There are sample yaml files in the samples directory. To start issuing, an Atlas issuer needs to be deployed along with a secret. The secret (see example config/samples/secret_issuer.yaml) holds four fields which must contain the API key, API secret, mTLS cert and mTLS key.
kubectl create secret generic issuer-sample-credentials --from-literal=apikey=123456789abc \
--from-literal=apisecret=abcdefghijkl123456789 \
--from-literal=cert="$(cat MyCert.pem)" \
--from-literal=certkey="$(cat MyCertKey.pem)"

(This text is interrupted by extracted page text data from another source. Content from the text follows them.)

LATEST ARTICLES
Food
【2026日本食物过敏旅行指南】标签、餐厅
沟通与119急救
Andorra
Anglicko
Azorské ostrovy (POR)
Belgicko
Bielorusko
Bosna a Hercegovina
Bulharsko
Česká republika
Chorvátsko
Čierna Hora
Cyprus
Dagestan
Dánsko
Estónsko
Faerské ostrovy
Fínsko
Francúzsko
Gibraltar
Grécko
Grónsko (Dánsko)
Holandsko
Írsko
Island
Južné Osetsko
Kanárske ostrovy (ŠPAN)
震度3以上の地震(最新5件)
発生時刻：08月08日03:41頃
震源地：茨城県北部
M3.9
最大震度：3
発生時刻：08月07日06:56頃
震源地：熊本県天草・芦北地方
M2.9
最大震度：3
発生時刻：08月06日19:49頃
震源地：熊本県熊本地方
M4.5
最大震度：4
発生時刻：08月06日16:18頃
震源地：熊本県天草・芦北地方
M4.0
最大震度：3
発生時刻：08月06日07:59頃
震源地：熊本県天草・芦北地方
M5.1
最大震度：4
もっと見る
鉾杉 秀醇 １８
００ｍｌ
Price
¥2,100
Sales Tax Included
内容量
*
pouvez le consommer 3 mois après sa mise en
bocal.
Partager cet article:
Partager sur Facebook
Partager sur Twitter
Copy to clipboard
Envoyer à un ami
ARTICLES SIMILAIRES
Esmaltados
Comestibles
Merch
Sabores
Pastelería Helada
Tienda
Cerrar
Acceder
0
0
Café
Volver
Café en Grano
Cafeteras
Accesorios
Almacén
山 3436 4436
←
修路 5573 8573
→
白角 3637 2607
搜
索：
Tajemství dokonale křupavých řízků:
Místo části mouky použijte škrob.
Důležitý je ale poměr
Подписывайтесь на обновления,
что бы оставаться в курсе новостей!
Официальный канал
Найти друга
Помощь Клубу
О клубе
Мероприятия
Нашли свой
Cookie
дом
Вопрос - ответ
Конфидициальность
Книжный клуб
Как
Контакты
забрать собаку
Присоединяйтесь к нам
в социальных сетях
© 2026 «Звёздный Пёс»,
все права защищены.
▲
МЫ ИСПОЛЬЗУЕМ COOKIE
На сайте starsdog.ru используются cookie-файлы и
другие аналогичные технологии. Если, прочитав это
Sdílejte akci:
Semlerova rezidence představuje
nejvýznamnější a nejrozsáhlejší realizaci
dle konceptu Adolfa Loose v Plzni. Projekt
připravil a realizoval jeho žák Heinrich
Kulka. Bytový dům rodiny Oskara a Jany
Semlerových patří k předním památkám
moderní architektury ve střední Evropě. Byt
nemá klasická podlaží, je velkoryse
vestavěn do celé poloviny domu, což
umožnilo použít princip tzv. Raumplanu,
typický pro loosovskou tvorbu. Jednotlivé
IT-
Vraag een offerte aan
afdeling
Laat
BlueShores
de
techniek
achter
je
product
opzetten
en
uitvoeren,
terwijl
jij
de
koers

Note: certificate and key are expected to be in PEM format, not DER
Next, deploy the issuer:
kubectl create -f config/samples/sample-issuer_v1alpha1_issuer.yaml
Kubernetes is now ready to issue Atlas certificates. Certificate and certificate request objects can be created the same way
as other cert-manager issuers, however the group in the issuerRef must specify hvca.globalsign.com
. See config/samples/certificate_issuer.yaml
for an example. Keep in mind that this new group also applies when examining issuer resources on the cluster so use
kubectl get issuers.hvca.globalsign.com
instead of
kubectl get issuers.cert-manager.io
You will need the following command line tools installed on your PATH:
If changes are made affecting CRDs, roles, deployments etc, regenerate the yaml and deploy using:
make deploy
make docker-build
The Docker image for the controller will now be available in the local docker image directory.